Easy Cisco Router Boot Sequence

The Cisco Router Boot Sequence

When a router boots up, it performs a series of steps, called the Boot Sequence, to test the hardware and load the necessary software and files. The boot sequence consists of the following steps:

1. The router performs a POST. The POST tests the hardware to verify that all components of the device are operational and present. For example, the POST checks for the different interfaces on the router. The POST is stored in and run from ROM (read-only memory).

2. The bootstrap looks for and loads the Cisco IOS software. The Bootstrap is a program in ROM that is used to execute programs. The bootstrap program is responsible for finding where each IOS program is located and then loading the file. By default, the IOS software is loaded from flash memory in all Cisco routers. It can also be loaded from other locations like a TFTP server or router’s ROM (the “mini IOS”).

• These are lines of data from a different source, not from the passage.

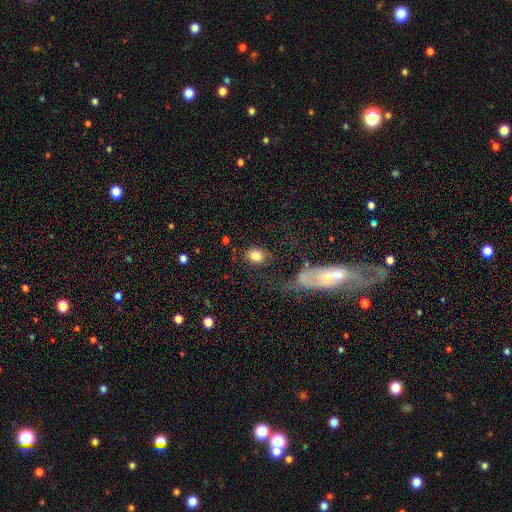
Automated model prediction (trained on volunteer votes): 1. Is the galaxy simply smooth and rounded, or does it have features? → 82% smooth, 9% featured or disk, 9% star or artifact.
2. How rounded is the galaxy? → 60% round, 38% in between, 2% cigar-shaped.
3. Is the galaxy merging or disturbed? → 72% none, 13% minor disturbance, 9% major disturbance, 6% merger.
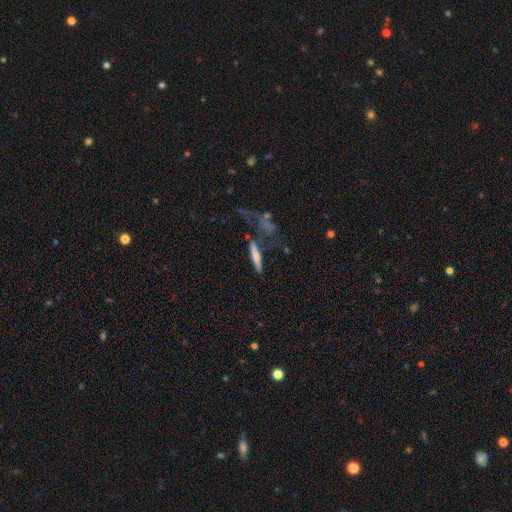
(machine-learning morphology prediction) Smooth or featured?
  - smooth: 55% *
  - featured or disk: 36%
  - star or artifact: 9%
How rounded?
  - cigar-shaped: 87% *
  - in between: 11%
  - round: 3%
Merging?
  - none: 50% *
  - minor disturbance: 17%
  - merger: 17%
  - major disturbance: 15%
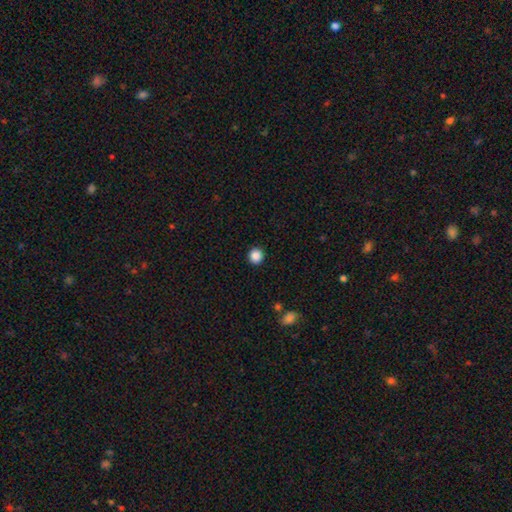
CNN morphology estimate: Smooth or featured?
  - smooth: 87% *
  - star or artifact: 10%
  - featured or disk: 3%
How rounded?
  - round: 93% *
  - in between: 6%
  - cigar-shaped: 1%
Merging?
  - none: 93% *
  - minor disturbance: 5%
  - major disturbance: 2%
  - merger: 1%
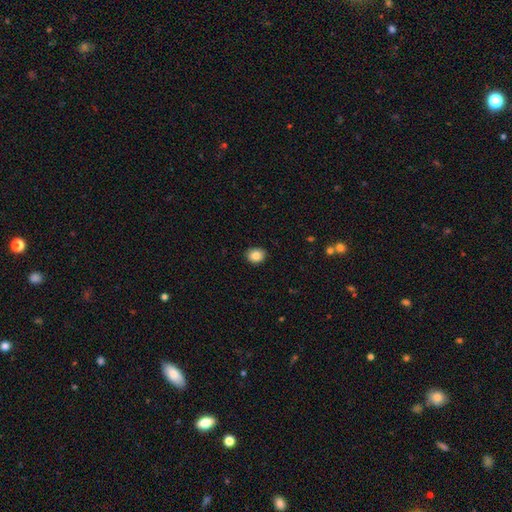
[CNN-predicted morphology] The model was most divided on "how rounded": round: 65%, in between: 34%, cigar-shaped: 1%. More confident: merging — none (89%); smooth or featured — smooth (86%).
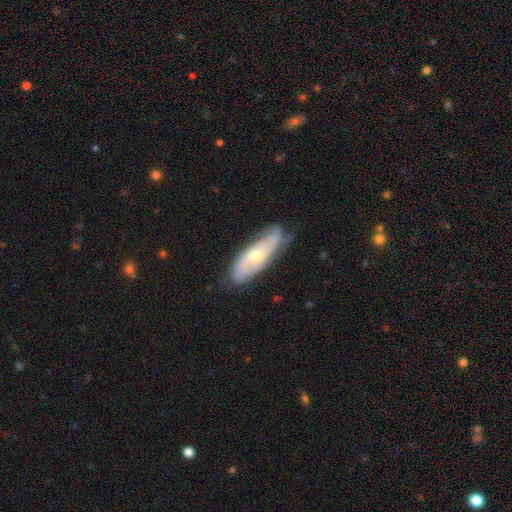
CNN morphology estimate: A featured or disk galaxy (65%) with no bar (69%), spiral arms (83%) and a moderate central bulge (60%).

Vote fractions:
- Smooth or featured? featured or disk: 65% / smooth: 29% / star or artifact: 6%
- Edge-on disk? no: 79% / yes: 21%
- Bar? no: 69% / weak: 25% / strong: 6%
- Spiral arms? yes: 83% / no: 17%
- Bulge size? moderate: 60% / small: 34% / large: 4% / none: 1% / dominant: 1%
- Merging? none: 70% / minor disturbance: 23% / major disturbance: 6% / merger: 2%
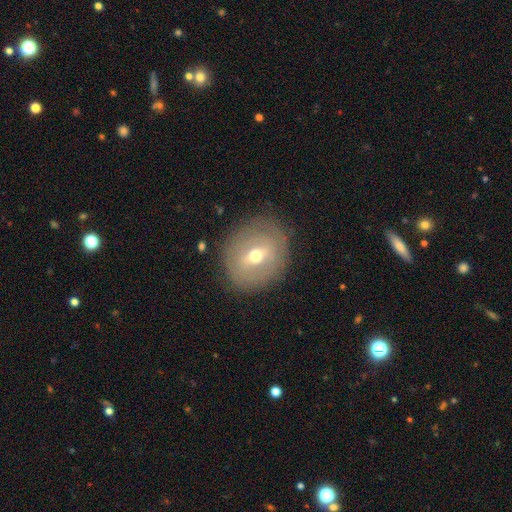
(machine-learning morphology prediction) The model was most divided on "smooth or featured": featured or disk: 54%, smooth: 38%, star or artifact: 8%. More confident: edge-on disk — no (90%); merging — none (83%).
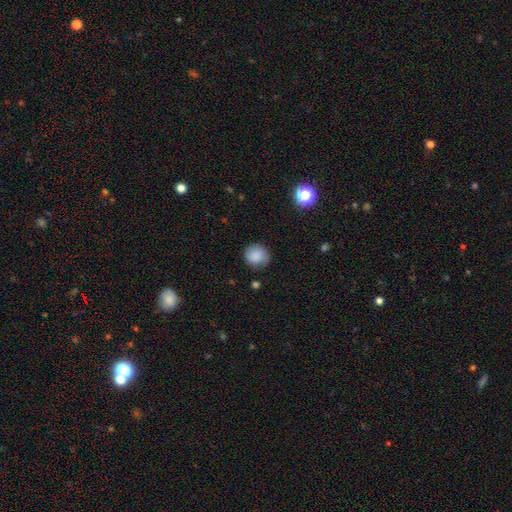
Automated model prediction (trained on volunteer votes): A smooth galaxy with no disk features (81%) that is round (86%). Merging: none (75%).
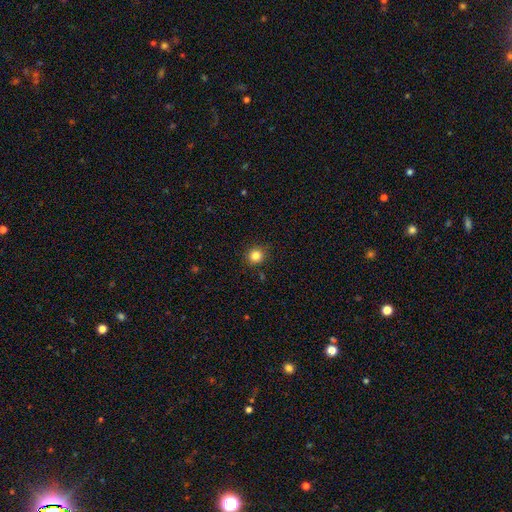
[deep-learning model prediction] smooth_or_featured: smooth (p=0.83) [alt: star or artifact p=0.12]
how_rounded: round (p=0.89) [alt: in between p=0.10]
merging: none (p=0.89) [alt: minor disturbance p=0.07]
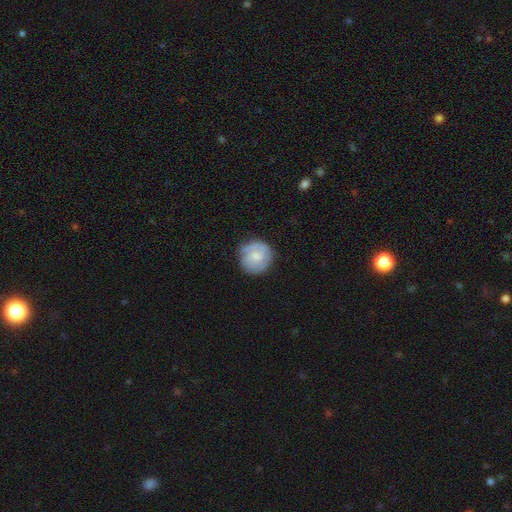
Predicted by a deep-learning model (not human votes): Q: Smooth or featured?
A: smooth (49%); runner-up: featured or disk (45%)
Q: Merging?
A: none (73%); runner-up: minor disturbance (19%)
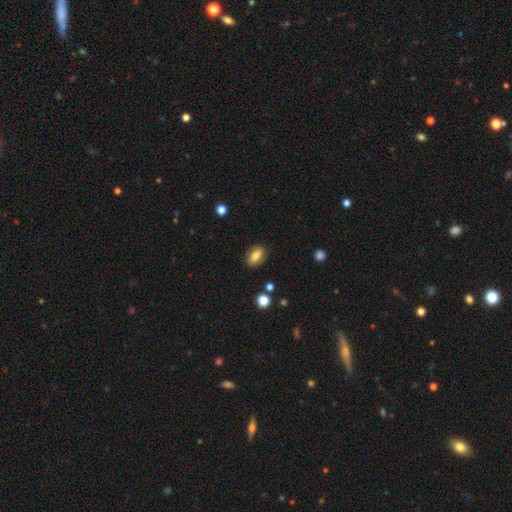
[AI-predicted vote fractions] Smooth or featured? Predicted: smooth (p=0.73). How rounded? Predicted: in between (p=0.83). Merging? Predicted: none (p=0.85).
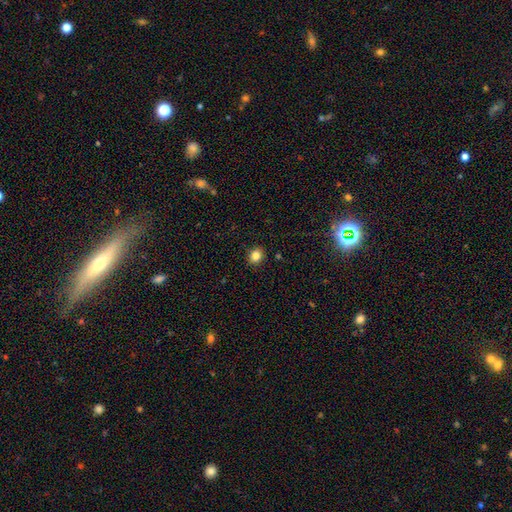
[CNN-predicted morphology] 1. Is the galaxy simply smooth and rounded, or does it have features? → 82% smooth, 12% star or artifact, 6% featured or disk.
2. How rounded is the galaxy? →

3. The IOS software looks for a valid configuration file stored in NVRAM. This file is called startup-config and is only there if an administrator copies the running-config file into NVRAM, a brand new router will not have such file.

4. If a startup-config file is in NVRAM, the router will load and run this file. The router is now operational. If a startup-config file is not in NVRAM, the router will start the setup-mode configuration upon bootup.